Salmon 2100: The Future of Wild Pacific Salmon

Wild Salmon in Western North America: Forecasting the Most Likely Status in 2100

Robert T. Lackey, Denise H. Lach, and Sally L. Duncan

doi: https://doi.org/10.47886/9781888569780.ch3

Restoring wild salmon to the Pacific Northwest and California is one of the most vexing public policy problems facing the region (Wu et al. 2003). Billions of dollars have been spent, people’s lifestyles have been affected negatively, and commercial activities altered, but still the prognosis for the long-term future of wild salmon has not appreciably changed.

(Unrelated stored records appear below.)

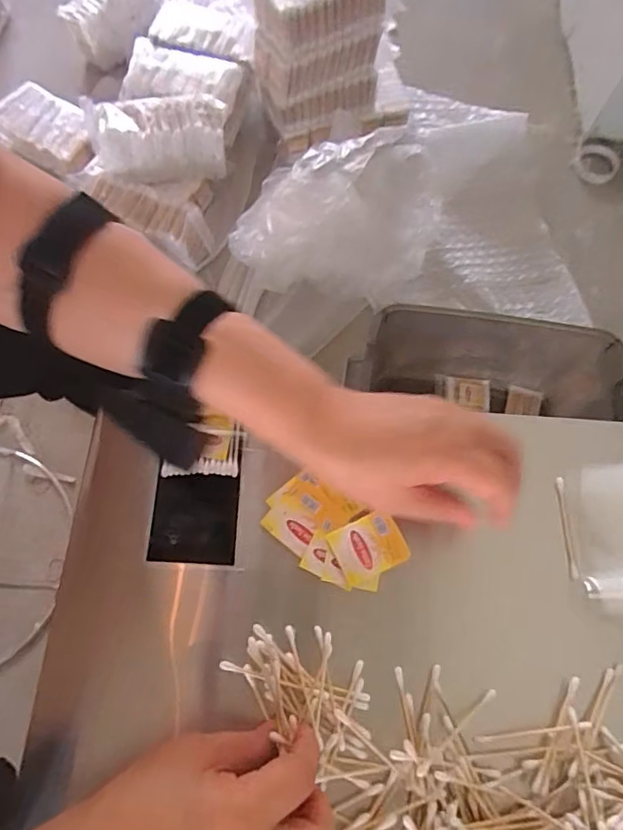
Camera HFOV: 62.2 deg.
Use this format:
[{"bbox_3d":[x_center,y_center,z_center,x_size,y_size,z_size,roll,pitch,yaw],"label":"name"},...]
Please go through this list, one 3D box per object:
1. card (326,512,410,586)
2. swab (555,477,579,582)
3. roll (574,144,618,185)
[{"bbox_3d":[0.040,0.092,0.363,0.047,0.004,0.039,-24,76,-5],"label":"card"},{"bbox_3d":[0.186,0.082,0.376,0.005,0.007,0.072,0,71,-1],"label":"swab"},{"bbox_3d":[0.593,-0.522,1.074,0.085,0.015,0.101,25,72,8],"label":"roll"}]

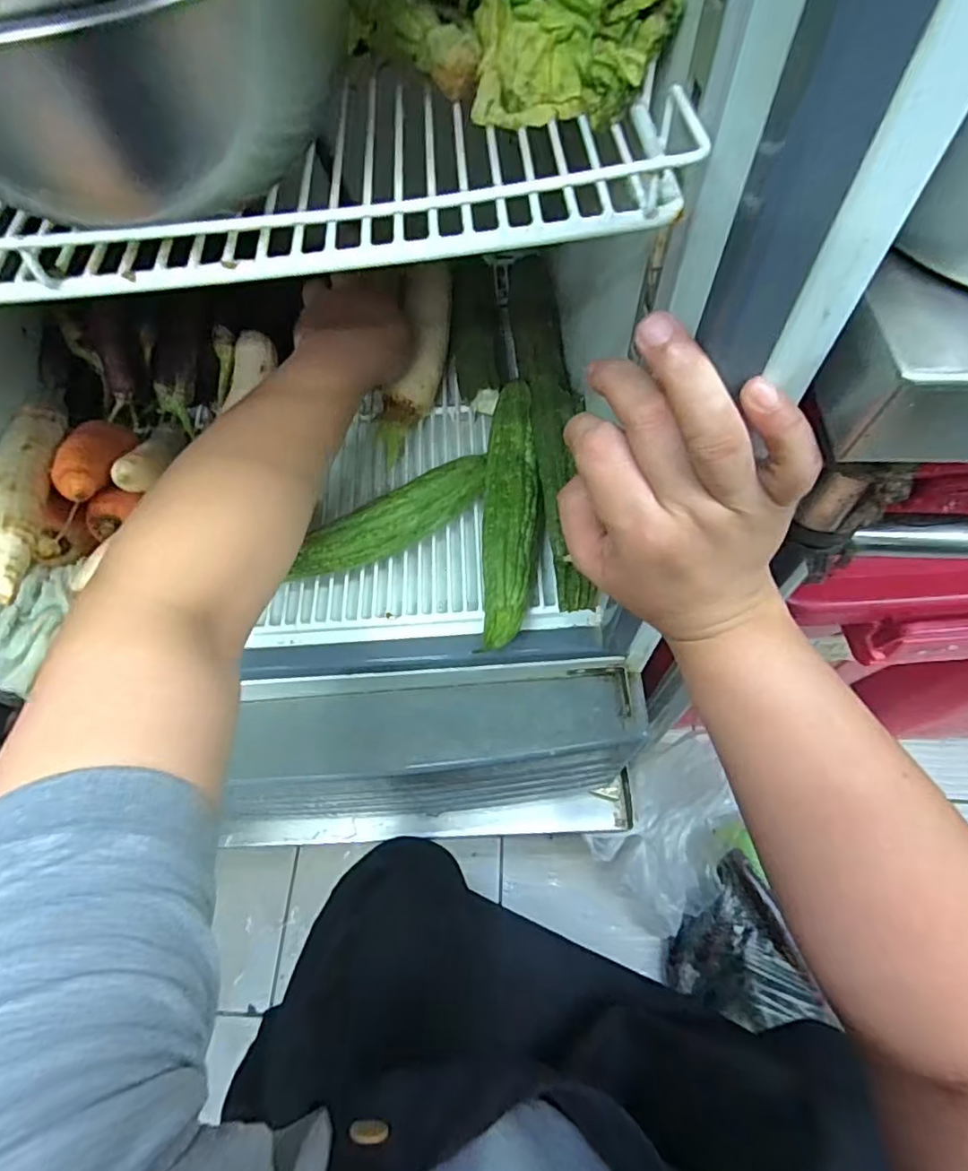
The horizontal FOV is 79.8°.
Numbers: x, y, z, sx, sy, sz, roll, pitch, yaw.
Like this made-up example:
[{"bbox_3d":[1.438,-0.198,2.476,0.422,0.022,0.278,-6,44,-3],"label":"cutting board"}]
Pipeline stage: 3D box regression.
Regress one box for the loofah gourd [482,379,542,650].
[{"bbox_3d":[0.021,-0.061,0.437,0.041,0.033,0.219,1,62,3],"label":"loofah gourd"}]

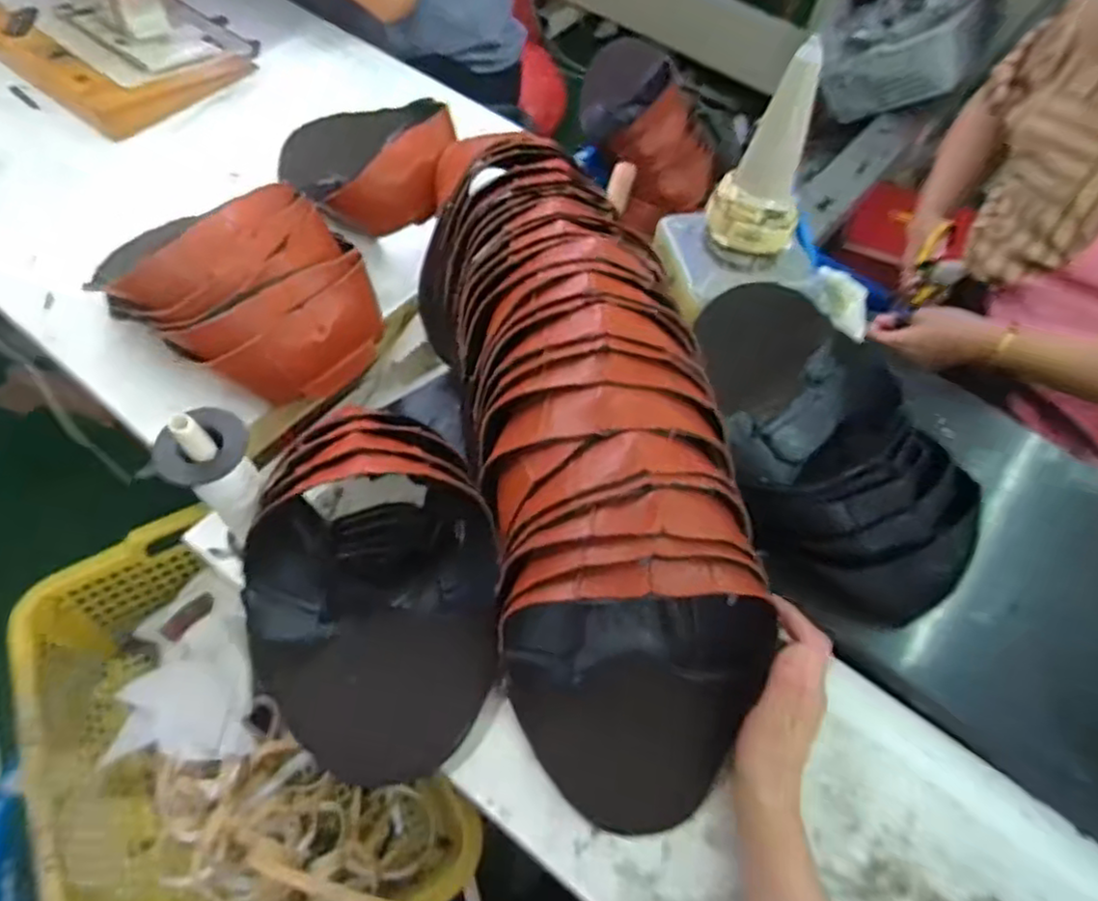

The prognosis is problematic in spite of support for restoring salmon remaining a high priority policy goal, and a massive and far-reaching restoration effort continues. The recent and much improved salmon runs have been due primarily to changes that made ocean conditions more favorable to salmon; the improved runs do not appear to be the result of an effective or comprehensive restoration effort. As recently as 2004, a senior official of the federal agency in the United States responsible for recovering salmon observed that “there are no recovery plans in place for Pacific salmon” (Darm 2004).

The purpose of this chapter is to describe the most likely future for wild salmon given the best available current scientific information and the most likely future policy drivers. This chapter is not seeking to pass judgment on the desirability of current policies affecting salmon, nor to offer an opinion on what should be done, if anything, regarding the future of salmon in western North America.